Problem description =
Work out how many lines in the following entries contain the string "shoulder", and write only that number.

--- START ---

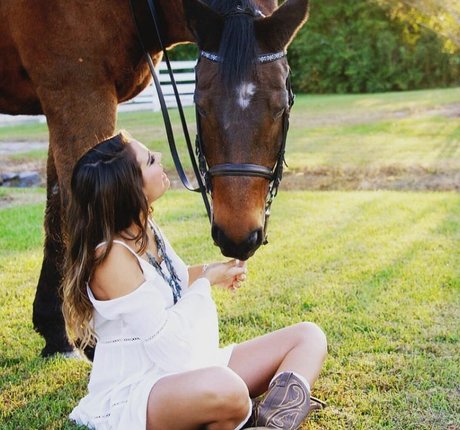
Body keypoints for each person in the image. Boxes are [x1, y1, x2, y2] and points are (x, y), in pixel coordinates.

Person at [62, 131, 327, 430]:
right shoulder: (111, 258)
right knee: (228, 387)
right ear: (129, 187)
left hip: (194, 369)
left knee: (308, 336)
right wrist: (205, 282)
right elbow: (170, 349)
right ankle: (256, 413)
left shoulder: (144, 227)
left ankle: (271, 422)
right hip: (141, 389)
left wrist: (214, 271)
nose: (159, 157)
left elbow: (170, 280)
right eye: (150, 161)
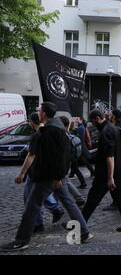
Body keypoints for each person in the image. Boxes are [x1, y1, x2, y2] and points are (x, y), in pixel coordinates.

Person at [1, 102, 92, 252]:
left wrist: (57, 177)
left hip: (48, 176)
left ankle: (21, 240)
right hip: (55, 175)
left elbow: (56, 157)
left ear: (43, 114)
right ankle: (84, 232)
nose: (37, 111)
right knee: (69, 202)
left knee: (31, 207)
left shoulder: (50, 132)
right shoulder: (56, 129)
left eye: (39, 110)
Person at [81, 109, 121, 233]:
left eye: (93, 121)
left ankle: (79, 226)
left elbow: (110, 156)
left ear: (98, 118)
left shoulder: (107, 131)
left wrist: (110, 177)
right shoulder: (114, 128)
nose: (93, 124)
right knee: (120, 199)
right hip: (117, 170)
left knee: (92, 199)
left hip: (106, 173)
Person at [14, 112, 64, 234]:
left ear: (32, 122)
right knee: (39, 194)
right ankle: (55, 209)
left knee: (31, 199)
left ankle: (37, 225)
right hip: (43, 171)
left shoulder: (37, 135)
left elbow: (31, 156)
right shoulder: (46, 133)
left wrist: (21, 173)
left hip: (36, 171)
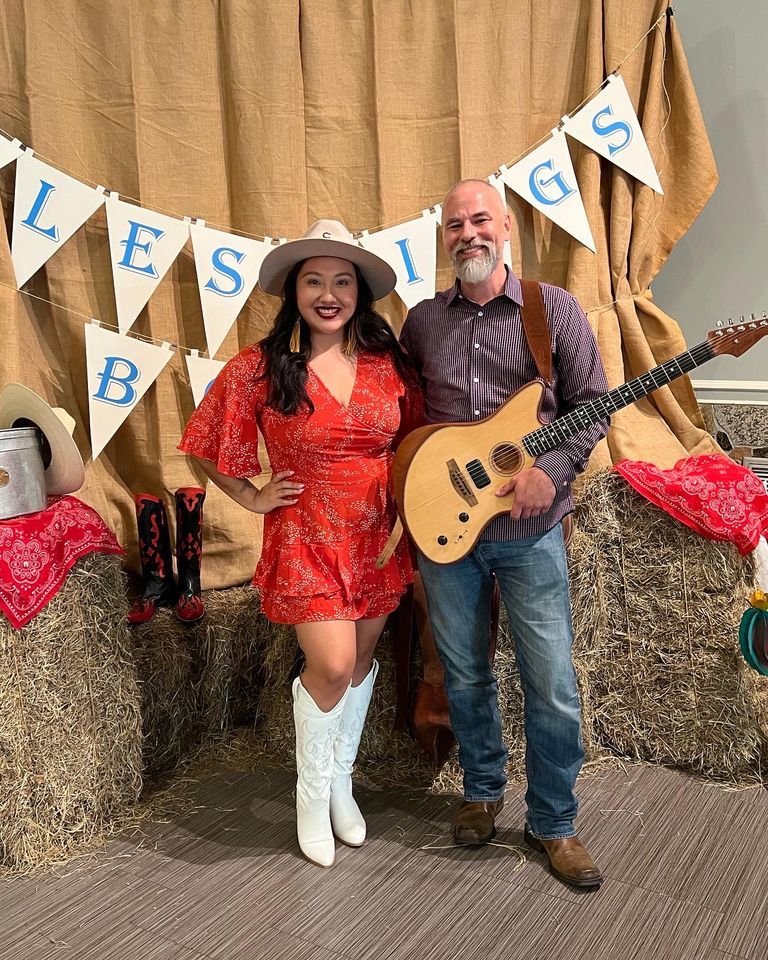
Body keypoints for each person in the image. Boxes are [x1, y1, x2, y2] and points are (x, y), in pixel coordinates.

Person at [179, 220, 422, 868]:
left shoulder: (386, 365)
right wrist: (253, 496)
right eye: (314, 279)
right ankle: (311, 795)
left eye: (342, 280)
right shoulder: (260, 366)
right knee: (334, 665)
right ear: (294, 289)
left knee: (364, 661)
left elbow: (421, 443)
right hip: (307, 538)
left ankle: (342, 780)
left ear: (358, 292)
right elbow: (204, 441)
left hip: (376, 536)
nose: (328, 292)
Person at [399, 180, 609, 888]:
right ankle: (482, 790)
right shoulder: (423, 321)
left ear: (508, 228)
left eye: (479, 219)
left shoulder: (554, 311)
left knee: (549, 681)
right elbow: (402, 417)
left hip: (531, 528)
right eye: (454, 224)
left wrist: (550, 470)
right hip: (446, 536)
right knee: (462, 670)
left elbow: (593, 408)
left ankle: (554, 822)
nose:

--- END ---

Exercise solution =
12